[Parts of the exercise]
1. In the text on bixin and lycopene, rewrite the passage from "To elucidate the" up to and including "depletion (p < 0.05).", replacing "GSH" with "glutathione".
2. Answer these questions from the text on bixin and lycopene:
(a) What concentration of oxLDL were the macrophages exposed to?
(b) At what concentration was bixin used for pretreatment?
(c) What does iNOS activation mediate under inflammatory conditions?
3. List every effect that the text on bixin and lycopene reports for oxLDL exposure on the macrophages.

[Text for analysis]
3.5. Bixin Increases GSH Content and Activates Nrf2 in Macrophage Cells

To elucidate the mechanisms underlying the protective effect of bixin and lycopene, we investigated carotenoids’ effect on the macrophage GSH content and the activation of the Nrf2 pathway. Pretreatment with bixin (0.03 µM) and lycopene (0.003 µM) for 24 h increased the GSH content in the macrophage cells (p < 0.05, Figure 5A,B). Exposure to oxLDL significantly decreased the intracellular GSH content. Bixin pretreatment partially prevented such an effect, while lycopene had no effect in preventing oxLDL-induced GSH depletion (p < 0.05).
The nuclear levels of the Nrf2 factor, a pivotal transcription factor that regulates the expression of antioxidant/phase II detoxification enzymes, exhibited robust augmentation in the macrophage cells following a 24 h of treatment with either bixin or lycopene (Figure 5C,D). Notably, exposure to oxLDL (100 µg/mL) for the same duration also triggered Nrf2 activation in the macrophage cells, evident from the increased nuclear/cytosolic Nrf2 ratio (p < 0.05). This effect, however, was partially mitigated by pretreatment with bixin or lycopene (p < 0.05; Figure 5C,D).

3.6. Bixin and Lycopene Block NO Production and NF-κB Activation Triggered by oxLDL

The activation of iNOS under inflammatory conditions mediates excessive NO synthesis [35]. Exposure to oxLDL (100 µg/mL) increased the protein expression of iNOS, with a consequent increase in the NO levels in the macrophages (p < 0.05), and such effects were prevented by pretreatment with bixin or lycopene (p < 0.05, Figure 6). The macrophages’ exposure to oxLDL (100 µg/mL) for 24 h also activated NF-κB, as observed by the increased nuclear/cytosolic NF-κB ratio protein expression (p < 0.05), and pretreatment with bixin or lycopene partially prevented nuclear translocation of the NF-κB protein (Figure 6E,F).

3.7. Bixin and Lycopene Reduced oxLDL-Induced Foam Cells Formation

When the macrophages were exposed to oxLDL (100 µg/mL), it led to the uptake of this oxidized lipoprotein and the subsequent formation of foam cells, as evidenced by the increased intracellular lipid content (p < 0.05). Remarkably, this phenomenon was prevented by pretreatment with bixin (0.03 µM) or lycopene (0.003 µM) (p < 0.05; Figure 7).

[Given data]
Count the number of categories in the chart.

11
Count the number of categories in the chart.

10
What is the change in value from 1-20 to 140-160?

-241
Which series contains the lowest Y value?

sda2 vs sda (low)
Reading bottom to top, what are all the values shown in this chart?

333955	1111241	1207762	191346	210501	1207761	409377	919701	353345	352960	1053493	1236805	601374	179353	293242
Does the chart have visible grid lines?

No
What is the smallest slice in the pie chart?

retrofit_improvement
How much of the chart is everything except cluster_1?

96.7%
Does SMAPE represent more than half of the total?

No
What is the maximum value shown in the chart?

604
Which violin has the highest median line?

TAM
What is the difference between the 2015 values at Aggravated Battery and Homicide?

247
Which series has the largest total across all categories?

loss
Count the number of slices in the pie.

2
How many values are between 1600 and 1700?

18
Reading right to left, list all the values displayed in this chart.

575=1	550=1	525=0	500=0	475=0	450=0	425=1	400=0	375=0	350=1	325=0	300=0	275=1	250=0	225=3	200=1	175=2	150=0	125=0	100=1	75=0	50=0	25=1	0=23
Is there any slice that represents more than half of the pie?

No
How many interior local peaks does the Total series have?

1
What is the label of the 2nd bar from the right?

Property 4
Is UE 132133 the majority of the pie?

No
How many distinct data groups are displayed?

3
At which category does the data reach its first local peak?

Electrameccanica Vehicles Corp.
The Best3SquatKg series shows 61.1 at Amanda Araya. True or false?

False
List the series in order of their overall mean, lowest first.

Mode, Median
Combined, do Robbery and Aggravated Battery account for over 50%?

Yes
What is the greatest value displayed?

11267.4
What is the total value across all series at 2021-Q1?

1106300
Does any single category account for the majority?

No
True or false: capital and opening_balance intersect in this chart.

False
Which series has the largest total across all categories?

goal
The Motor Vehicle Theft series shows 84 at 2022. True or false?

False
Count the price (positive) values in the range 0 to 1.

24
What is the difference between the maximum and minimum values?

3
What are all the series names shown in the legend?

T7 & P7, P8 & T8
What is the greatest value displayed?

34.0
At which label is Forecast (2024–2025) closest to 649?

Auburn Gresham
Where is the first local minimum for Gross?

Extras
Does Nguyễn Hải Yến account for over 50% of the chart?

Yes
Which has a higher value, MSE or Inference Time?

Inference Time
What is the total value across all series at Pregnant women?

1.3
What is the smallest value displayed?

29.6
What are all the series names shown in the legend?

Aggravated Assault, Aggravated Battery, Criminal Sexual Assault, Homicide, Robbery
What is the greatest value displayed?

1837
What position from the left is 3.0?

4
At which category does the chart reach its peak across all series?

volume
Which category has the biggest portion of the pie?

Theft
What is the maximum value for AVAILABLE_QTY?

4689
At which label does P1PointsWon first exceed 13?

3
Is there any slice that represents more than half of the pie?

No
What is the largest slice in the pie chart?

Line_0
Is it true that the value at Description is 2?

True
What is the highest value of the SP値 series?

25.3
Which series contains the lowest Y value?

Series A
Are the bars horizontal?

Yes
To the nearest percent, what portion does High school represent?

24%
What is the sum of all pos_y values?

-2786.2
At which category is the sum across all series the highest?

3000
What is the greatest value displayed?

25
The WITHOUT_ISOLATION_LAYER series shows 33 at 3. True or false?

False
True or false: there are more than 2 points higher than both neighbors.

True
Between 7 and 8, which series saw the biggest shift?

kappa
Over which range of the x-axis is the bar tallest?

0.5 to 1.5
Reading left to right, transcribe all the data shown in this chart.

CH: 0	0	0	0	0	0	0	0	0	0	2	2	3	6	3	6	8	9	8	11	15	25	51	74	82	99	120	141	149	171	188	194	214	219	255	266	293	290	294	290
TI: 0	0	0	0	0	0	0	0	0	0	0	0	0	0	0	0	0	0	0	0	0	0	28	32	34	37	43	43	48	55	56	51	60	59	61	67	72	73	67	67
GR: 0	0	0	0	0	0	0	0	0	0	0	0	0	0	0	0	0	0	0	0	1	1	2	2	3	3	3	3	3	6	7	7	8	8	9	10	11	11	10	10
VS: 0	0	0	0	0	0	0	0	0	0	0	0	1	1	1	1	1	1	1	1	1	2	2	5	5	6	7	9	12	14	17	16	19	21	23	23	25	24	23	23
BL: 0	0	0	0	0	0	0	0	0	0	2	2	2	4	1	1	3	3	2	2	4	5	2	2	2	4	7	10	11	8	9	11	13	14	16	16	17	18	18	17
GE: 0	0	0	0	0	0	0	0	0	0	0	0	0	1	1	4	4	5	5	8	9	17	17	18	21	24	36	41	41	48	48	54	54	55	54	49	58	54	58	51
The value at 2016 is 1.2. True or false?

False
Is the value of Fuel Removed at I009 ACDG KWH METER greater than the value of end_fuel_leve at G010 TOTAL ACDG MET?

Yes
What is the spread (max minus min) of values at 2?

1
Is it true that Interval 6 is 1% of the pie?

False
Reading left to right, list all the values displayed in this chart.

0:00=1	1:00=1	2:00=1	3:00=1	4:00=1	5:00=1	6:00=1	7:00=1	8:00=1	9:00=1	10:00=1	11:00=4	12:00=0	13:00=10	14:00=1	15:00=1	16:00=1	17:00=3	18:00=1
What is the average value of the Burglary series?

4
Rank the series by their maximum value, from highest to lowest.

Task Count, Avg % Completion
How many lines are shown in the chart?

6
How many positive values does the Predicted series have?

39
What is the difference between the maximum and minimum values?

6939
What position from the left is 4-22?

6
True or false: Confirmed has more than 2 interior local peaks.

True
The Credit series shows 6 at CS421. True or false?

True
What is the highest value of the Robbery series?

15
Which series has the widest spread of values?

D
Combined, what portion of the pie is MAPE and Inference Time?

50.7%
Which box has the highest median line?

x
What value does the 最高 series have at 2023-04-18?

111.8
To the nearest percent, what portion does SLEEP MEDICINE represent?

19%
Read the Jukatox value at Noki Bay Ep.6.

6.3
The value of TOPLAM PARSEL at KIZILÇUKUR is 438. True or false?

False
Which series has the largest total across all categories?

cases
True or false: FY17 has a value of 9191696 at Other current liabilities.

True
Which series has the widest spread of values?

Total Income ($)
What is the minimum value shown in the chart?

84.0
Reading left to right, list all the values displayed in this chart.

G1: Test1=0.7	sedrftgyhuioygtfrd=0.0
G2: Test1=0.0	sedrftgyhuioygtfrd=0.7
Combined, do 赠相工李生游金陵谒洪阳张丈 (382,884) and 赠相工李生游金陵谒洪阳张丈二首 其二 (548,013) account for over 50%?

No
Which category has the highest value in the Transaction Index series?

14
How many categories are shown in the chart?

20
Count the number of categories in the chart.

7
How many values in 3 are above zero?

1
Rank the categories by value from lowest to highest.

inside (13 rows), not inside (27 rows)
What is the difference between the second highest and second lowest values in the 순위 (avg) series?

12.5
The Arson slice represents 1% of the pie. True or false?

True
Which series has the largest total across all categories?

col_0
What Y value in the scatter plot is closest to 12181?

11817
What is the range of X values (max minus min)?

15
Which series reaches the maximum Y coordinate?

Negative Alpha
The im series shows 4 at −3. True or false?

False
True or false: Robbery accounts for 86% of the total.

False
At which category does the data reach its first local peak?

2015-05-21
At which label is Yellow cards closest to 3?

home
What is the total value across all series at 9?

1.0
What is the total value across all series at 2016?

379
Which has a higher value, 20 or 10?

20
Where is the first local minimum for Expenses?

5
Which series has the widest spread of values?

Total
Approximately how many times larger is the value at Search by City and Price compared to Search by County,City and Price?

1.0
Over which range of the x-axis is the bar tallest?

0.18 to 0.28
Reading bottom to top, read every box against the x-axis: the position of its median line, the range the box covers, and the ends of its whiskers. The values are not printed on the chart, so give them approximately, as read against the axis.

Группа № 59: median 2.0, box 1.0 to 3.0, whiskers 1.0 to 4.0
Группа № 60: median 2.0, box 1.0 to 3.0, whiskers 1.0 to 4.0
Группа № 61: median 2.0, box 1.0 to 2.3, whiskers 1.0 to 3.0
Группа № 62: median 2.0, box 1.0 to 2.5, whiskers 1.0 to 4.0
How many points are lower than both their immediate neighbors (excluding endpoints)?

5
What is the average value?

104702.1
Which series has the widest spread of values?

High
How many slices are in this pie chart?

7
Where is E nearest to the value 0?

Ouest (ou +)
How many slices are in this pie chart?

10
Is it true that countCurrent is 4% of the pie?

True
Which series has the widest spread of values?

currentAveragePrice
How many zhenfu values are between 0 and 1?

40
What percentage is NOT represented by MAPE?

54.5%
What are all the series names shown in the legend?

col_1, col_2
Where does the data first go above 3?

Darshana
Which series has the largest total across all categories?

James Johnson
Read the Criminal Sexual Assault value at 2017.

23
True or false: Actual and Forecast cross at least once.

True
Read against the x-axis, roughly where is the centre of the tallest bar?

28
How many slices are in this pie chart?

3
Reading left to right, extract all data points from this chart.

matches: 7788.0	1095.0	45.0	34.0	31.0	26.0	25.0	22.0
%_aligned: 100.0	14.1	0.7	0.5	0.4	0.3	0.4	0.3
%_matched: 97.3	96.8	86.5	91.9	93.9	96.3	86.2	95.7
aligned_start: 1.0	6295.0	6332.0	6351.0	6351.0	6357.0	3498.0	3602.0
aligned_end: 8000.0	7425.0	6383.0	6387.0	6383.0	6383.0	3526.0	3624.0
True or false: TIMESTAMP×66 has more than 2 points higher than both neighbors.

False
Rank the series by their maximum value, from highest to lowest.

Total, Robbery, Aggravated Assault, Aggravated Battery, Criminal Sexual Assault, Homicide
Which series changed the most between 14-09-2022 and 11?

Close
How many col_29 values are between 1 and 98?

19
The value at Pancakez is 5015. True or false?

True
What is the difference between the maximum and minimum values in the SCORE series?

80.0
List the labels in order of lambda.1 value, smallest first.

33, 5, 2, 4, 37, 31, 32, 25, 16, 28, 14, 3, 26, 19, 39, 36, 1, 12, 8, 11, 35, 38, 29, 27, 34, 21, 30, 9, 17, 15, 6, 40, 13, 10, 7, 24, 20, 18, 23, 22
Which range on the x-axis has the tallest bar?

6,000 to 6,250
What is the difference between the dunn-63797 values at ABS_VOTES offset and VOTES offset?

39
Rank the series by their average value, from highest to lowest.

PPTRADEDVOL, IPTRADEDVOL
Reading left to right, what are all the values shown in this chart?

[Solutions for each task]
1.
To elucidate the mechanisms underlying the protective effect of bixin and lycopene, we investigated carotenoids’ effect on the macrophage glutathione content and the activation of the Nrf2 pathway. Pretreatment with bixin (0.03 µM) and lycopene (0.003 µM) for 24 h increased the glutathione content in the macrophage cells (p < 0.05, Figure 5A,B). Exposure to oxLDL significantly decreased the intracellular glutathione content. Bixin pretreatment partially prevented such an effect, while lycopene had no effect in preventing oxLDL-induced glutathione depletion (p < 0.05).

2.
(a) 100 µg/mL
(b) 0.03 µM
(c) Excessive NO synthesis

3.
- Decreased intracellular GSH content
- Triggered Nrf2 activation, with an increased nuclear/cytosolic Nrf2 ratio
- Increased protein expression of iNOS
- Increased NO levels
- Activated NF-κB, with an increased nuclear/cytosolic NF-κB ratio
- Uptake of oxLDL and formation of foam cells, with increased intracellular lipid content